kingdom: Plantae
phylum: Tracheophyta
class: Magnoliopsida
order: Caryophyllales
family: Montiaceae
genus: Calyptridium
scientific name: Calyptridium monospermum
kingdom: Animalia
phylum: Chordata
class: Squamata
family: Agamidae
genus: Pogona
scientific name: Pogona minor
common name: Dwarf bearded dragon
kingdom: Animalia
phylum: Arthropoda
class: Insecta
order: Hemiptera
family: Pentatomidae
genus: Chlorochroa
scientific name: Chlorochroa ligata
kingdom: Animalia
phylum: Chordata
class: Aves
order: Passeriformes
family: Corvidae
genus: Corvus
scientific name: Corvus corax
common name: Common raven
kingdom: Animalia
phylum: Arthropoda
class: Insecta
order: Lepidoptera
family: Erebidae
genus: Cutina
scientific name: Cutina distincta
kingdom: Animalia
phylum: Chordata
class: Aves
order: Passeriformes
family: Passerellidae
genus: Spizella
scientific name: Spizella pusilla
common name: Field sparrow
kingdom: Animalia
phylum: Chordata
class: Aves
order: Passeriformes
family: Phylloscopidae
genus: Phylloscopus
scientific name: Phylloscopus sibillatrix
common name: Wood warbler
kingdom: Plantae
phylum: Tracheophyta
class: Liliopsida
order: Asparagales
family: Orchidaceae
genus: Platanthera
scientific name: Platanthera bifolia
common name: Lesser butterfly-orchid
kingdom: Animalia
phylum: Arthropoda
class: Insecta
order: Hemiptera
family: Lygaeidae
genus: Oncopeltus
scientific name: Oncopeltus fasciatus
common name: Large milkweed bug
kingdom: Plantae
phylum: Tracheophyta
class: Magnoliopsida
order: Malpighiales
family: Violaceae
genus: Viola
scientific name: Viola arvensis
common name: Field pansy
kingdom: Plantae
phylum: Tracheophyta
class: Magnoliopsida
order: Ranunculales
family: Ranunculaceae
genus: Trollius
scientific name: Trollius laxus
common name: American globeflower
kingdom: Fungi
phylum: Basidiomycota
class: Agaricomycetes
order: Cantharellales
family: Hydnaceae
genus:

****

▶ 练习题目
把上方全部材料逐行摘录下来，每一行都保持原样，不作任何改动。

▶ 任务输出
kingdom: Plantae
phylum: Tracheophyta
class: Magnoliopsida
order: Caryophyllales
family: Montiaceae
genus: Calyptridium
scientific name: Calyptridium monospermum
kingdom: Animalia
phylum: Chordata
class: Squamata
family: Agamidae
genus: Pogona
scientific name: Pogona minor
common name: Dwarf bearded dragon
kingdom: Animalia
phylum: Arthropoda
class: Insecta
order: Hemiptera
family: Pentatomidae
genus: Chlorochroa
scientific name: Chlorochroa ligata
kingdom: Animalia
phylum: Chordata
class: Aves
order: Passeriformes
family: Corvidae
genus: Corvus
scientific name: Corvus corax
common name: Common raven
kingdom: Animalia
phylum: Arthropoda
class: Insecta
order: Lepidoptera
family: Erebidae
genus: Cutina
scientific name: Cutina distincta
kingdom: Animalia
phylum: Chordata
class: Aves
order: Passeriformes
family: Passerellidae
genus: Spizella
scientific name: Spizella pusilla
common name: Field sparrow
kingdom: Animalia
phylum: Chordata
class: Aves
order: Passeriformes
family: Phylloscopidae
genus: Phylloscopus
scientific name: Phylloscopus sibillatrix
common name: Wood warbler
kingdom: Plantae
phylum: Tracheophyta
class: Liliopsida
order: Asparagales
family: Orchidaceae
genus: Platanthera
scientific name: Platanthera bifolia
common name: Lesser butterfly-orchid
kingdom: Animalia
phylum: Arthropoda
class: Insecta
order: Hemiptera
family: Lygaeidae
genus: Oncopeltus
scientific name: Oncopeltus fasciatus
common name: Large milkweed bug
kingdom: Plantae
phylum: Tracheophyta
class: Magnoliopsida
order: Malpighiales
family: Violaceae
genus: Viola
scientific name: Viola arvensis
common name: Field pansy
kingdom: Plantae
phylum: Tracheophyta
class: Magnoliopsida
order: Ranunculales
family: Ranunculaceae
genus: Trollius
scientific name: Trollius laxus
common name: American globeflower
kingdom: Fungi
phylum: Basidiomycota
class: Agaricomycetes
order: Cantharellales
family: Hydnaceae
genus:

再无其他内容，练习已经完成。